The weekend passed too quickly. Alice and Jasper went to school again on Friday, and she took him shopping afterwards, keeping him off my back as she'd promised in case I didn't manage to reign in my emotions, and I didn't, not all the time anyway. I would lapse, my despair would overwhelm me and whenever it did I would leave the room, pretending to go outside where I would break down again, away from their eyes. I tried not to think of Bella, not consciously—she was still constantly present in my mind, but then she'd always been—and attempted to distract myself. I assisted Esme although I knew she only put up with me because she appreciated my presence and not because I was of much help to her. I reorganised my CD collection and spent hours on the internet, looking for music, often with Alice beside me because of our shared taste in music, and in return I helped her clear out her closet, as task I usually avoided, but as Emmett was still in Europe there was nobody around to point it out.
There were no news concerning the murders; Alice tried to see who was behind it, but as with Bella she came up blank and concluded that whoever it was didn't decide beforehand when he would kill again, which meant there was no way for us to stop it. Jasper, Alice and I spent hours trying to find a trace of him, but nothing; the snow had been washed away by heavy rain, and so had any trace the killer might have left. We had decided not to call Emmett and Rosalie and ask them to come back. We could handle a single vampire, and Rosalie would certainly be unbearable if we forced her to cut her vacation short.

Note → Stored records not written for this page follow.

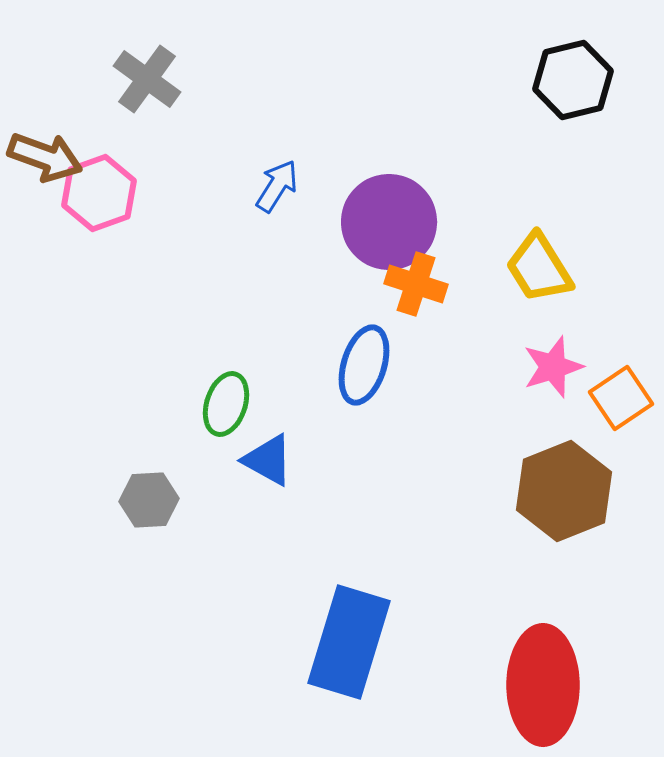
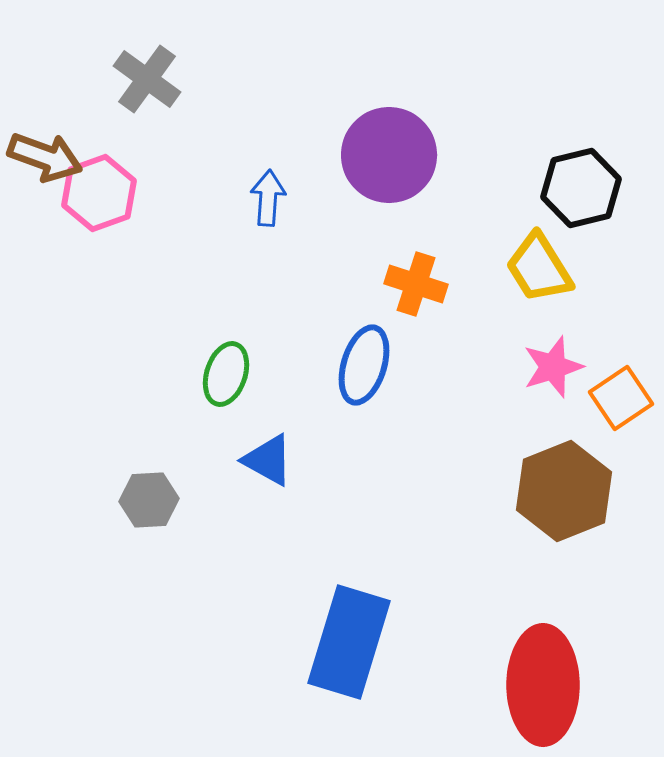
black hexagon: moved 8 px right, 108 px down
blue arrow: moved 9 px left, 12 px down; rotated 28 degrees counterclockwise
purple circle: moved 67 px up
green ellipse: moved 30 px up
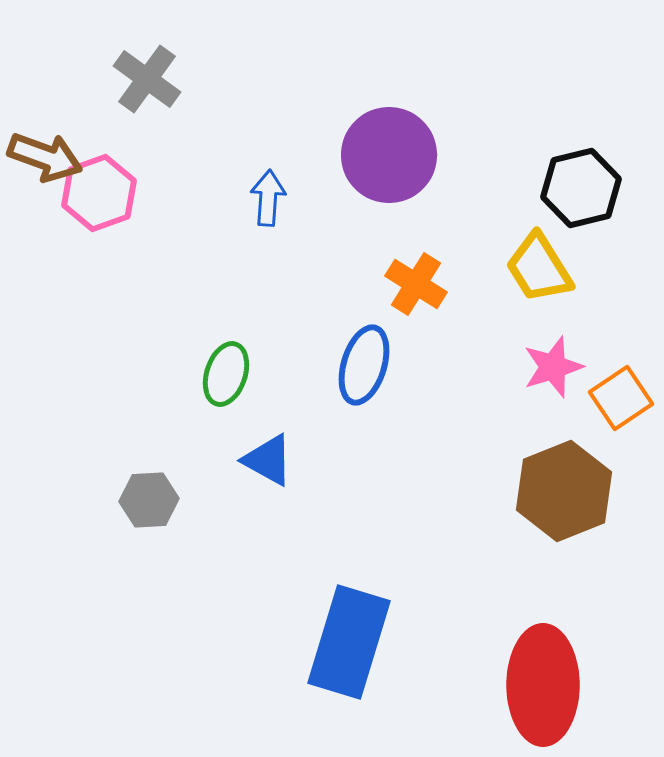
orange cross: rotated 14 degrees clockwise
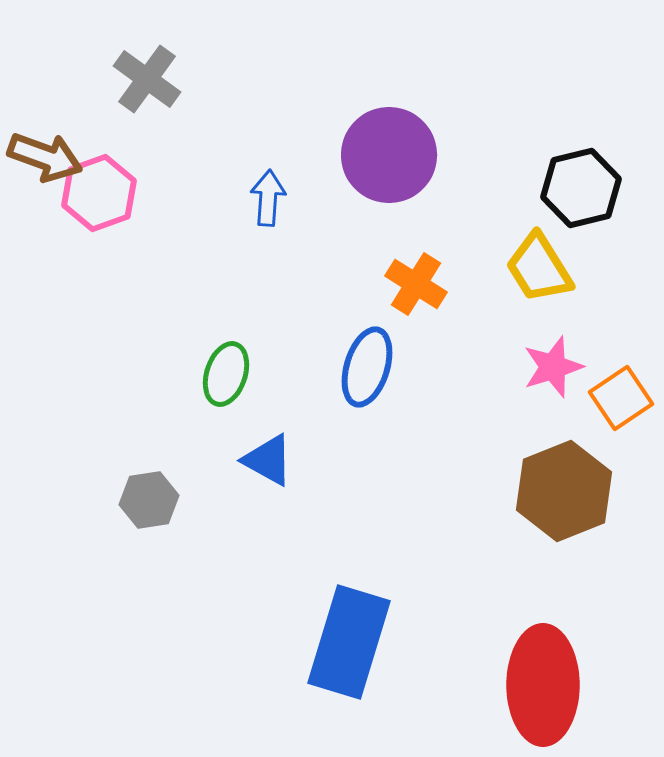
blue ellipse: moved 3 px right, 2 px down
gray hexagon: rotated 6 degrees counterclockwise
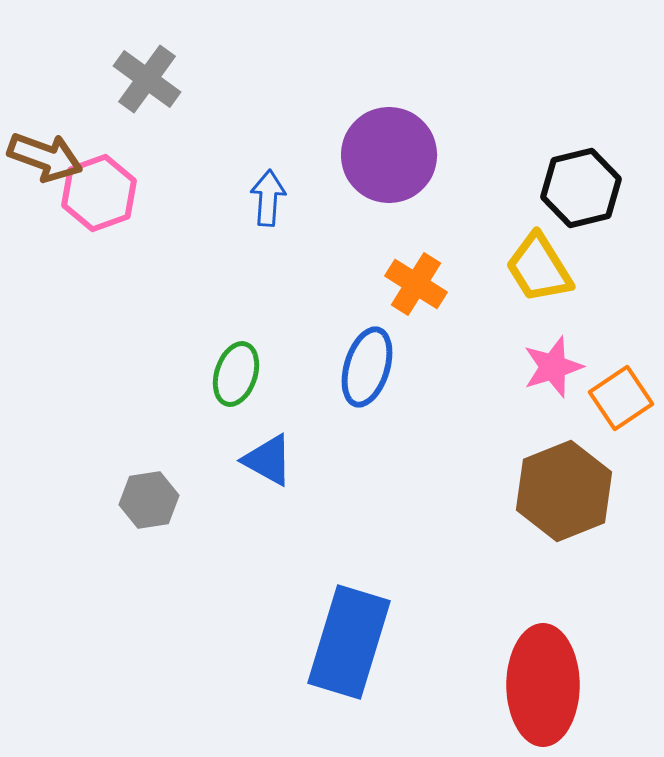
green ellipse: moved 10 px right
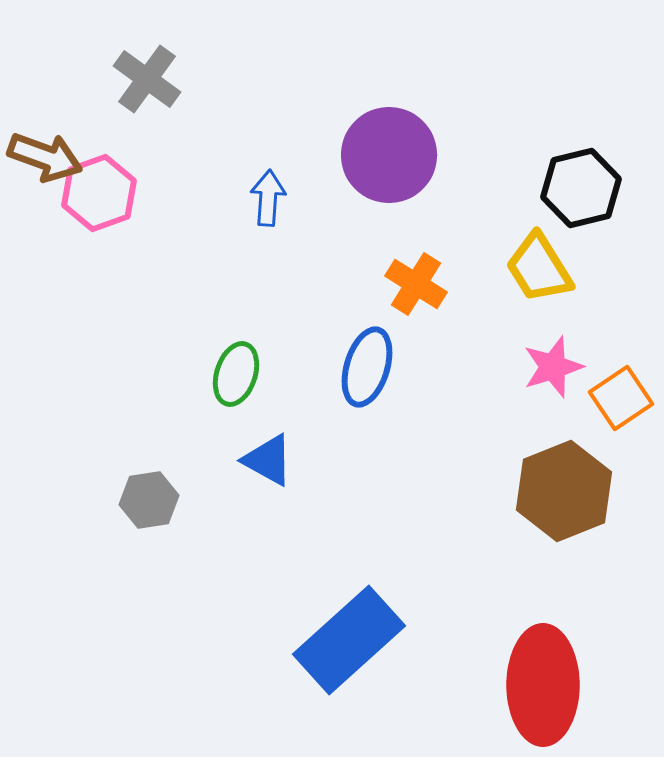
blue rectangle: moved 2 px up; rotated 31 degrees clockwise
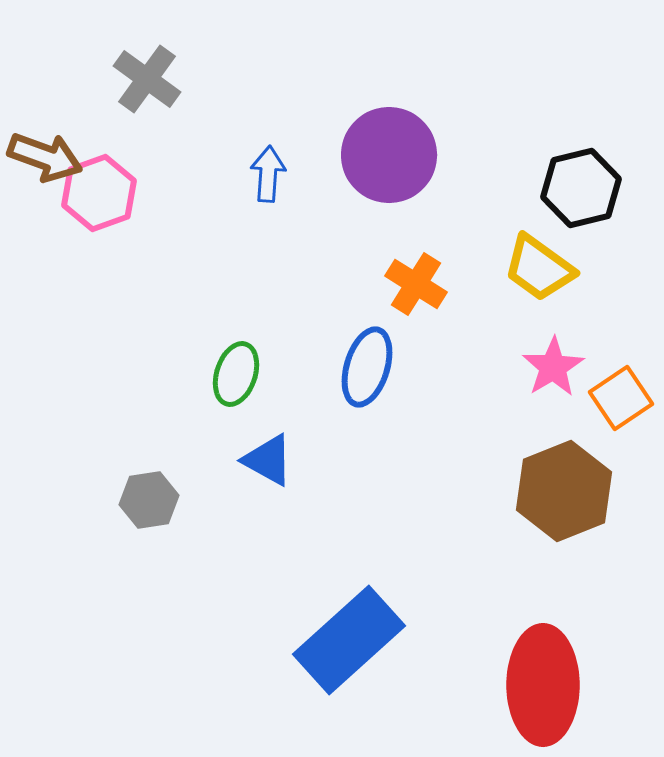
blue arrow: moved 24 px up
yellow trapezoid: rotated 22 degrees counterclockwise
pink star: rotated 14 degrees counterclockwise
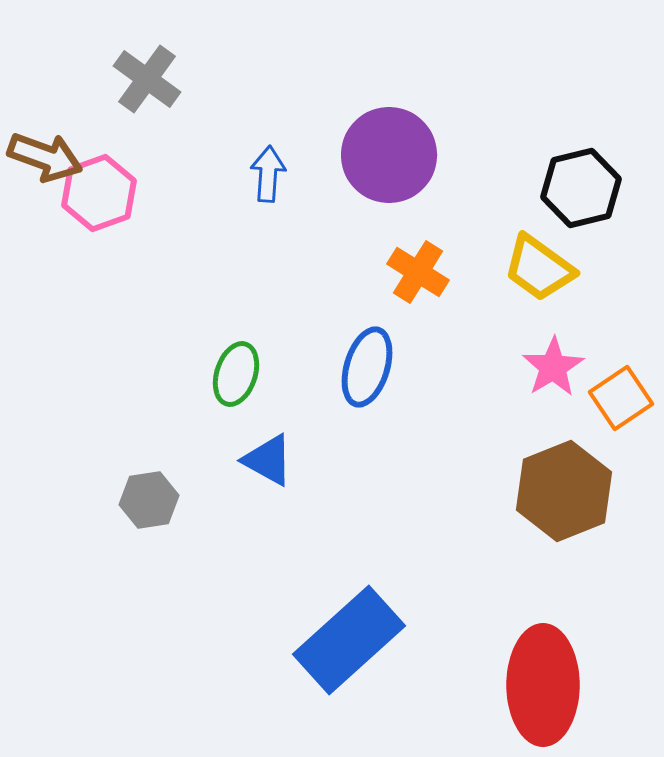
orange cross: moved 2 px right, 12 px up
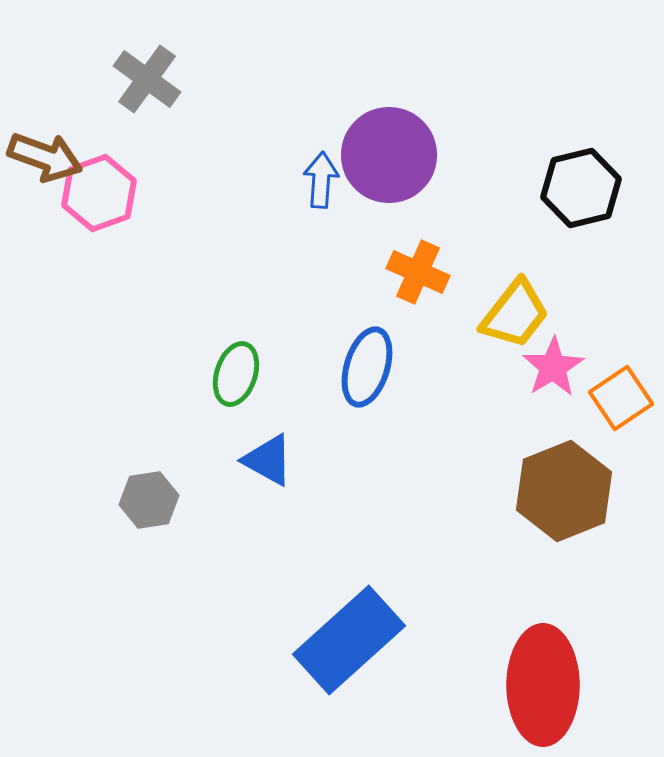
blue arrow: moved 53 px right, 6 px down
yellow trapezoid: moved 24 px left, 46 px down; rotated 88 degrees counterclockwise
orange cross: rotated 8 degrees counterclockwise
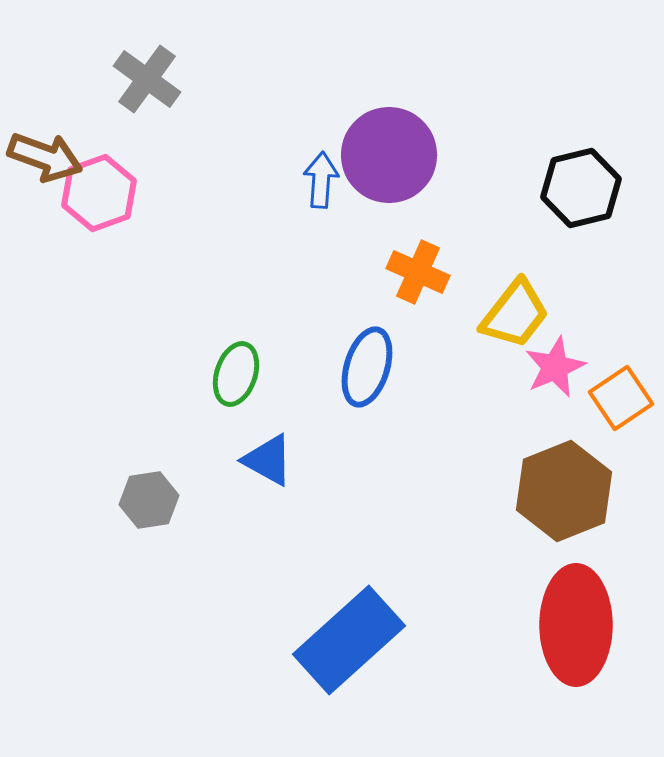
pink star: moved 2 px right; rotated 8 degrees clockwise
red ellipse: moved 33 px right, 60 px up
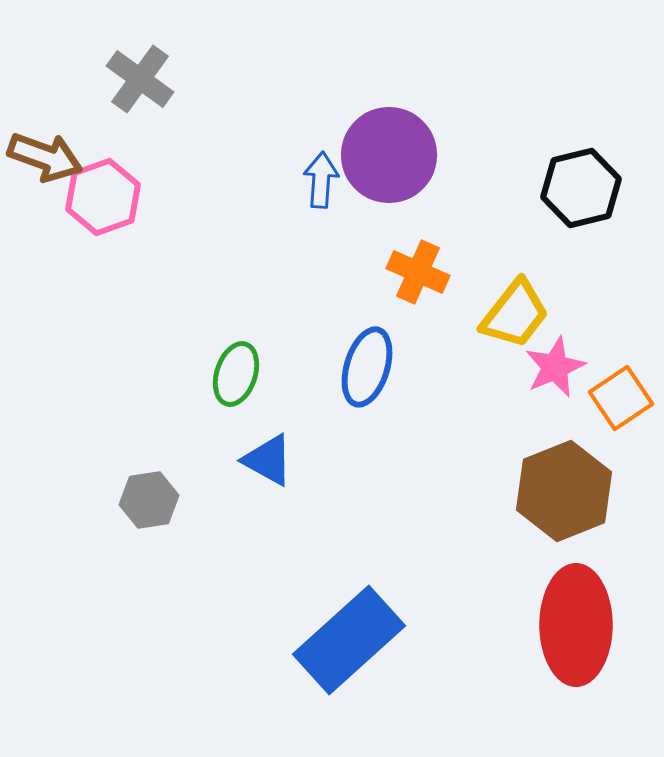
gray cross: moved 7 px left
pink hexagon: moved 4 px right, 4 px down
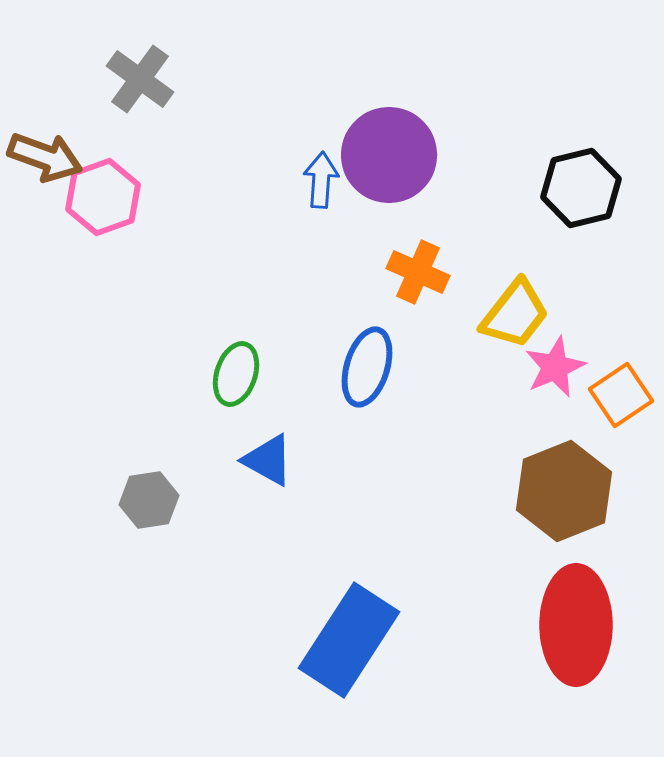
orange square: moved 3 px up
blue rectangle: rotated 15 degrees counterclockwise
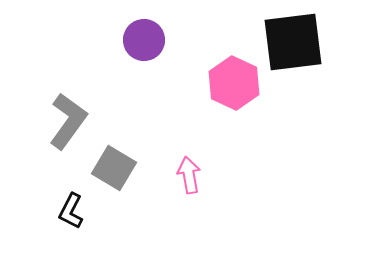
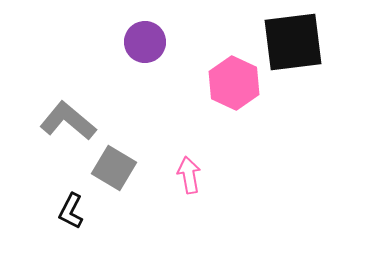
purple circle: moved 1 px right, 2 px down
gray L-shape: rotated 86 degrees counterclockwise
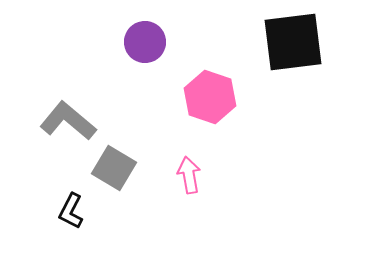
pink hexagon: moved 24 px left, 14 px down; rotated 6 degrees counterclockwise
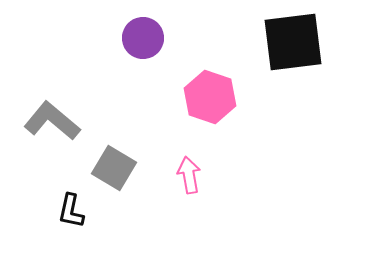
purple circle: moved 2 px left, 4 px up
gray L-shape: moved 16 px left
black L-shape: rotated 15 degrees counterclockwise
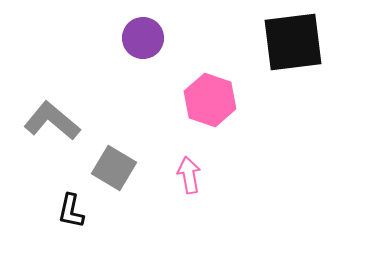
pink hexagon: moved 3 px down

Sunday turned into Monday, and I still hadn't told them. Alice wasn't sure if Bella would run into Carlisle at the hospital as her future had yet to reappear, but as Carlisle's future was clear and Bella-free—her words, not mine—she didn't think so. Monday morning found me sitting at the piano, playing quietly. Alice and Jasper had gone hunting again, but Esme was there to keep me company, sitting on the beige leather sofa, propped up against a purple cushion (she'd gone for berry hues this time; in Richmond her colour of choice had been green), reading the book I'd given her for Christmas last year and which she'd already read several times. I was playing Esme's favourite, and listening to her kind thoughts I was glad she couldn't see my face and the guilt etched into it. I wanted to tell her everything, I really did, and yesterday I almost had, but I'd changed my mind at the last moment. I wasn't ready yet. I'd hoped an answer would present itself over the weekend, resolving the situation, but none had, and the situation remained unchanged. Lying to them had been a mistake, but I was afraid, more afraid than I'd ever admit, even to Alice, and I didn't know what else to do. I didn't.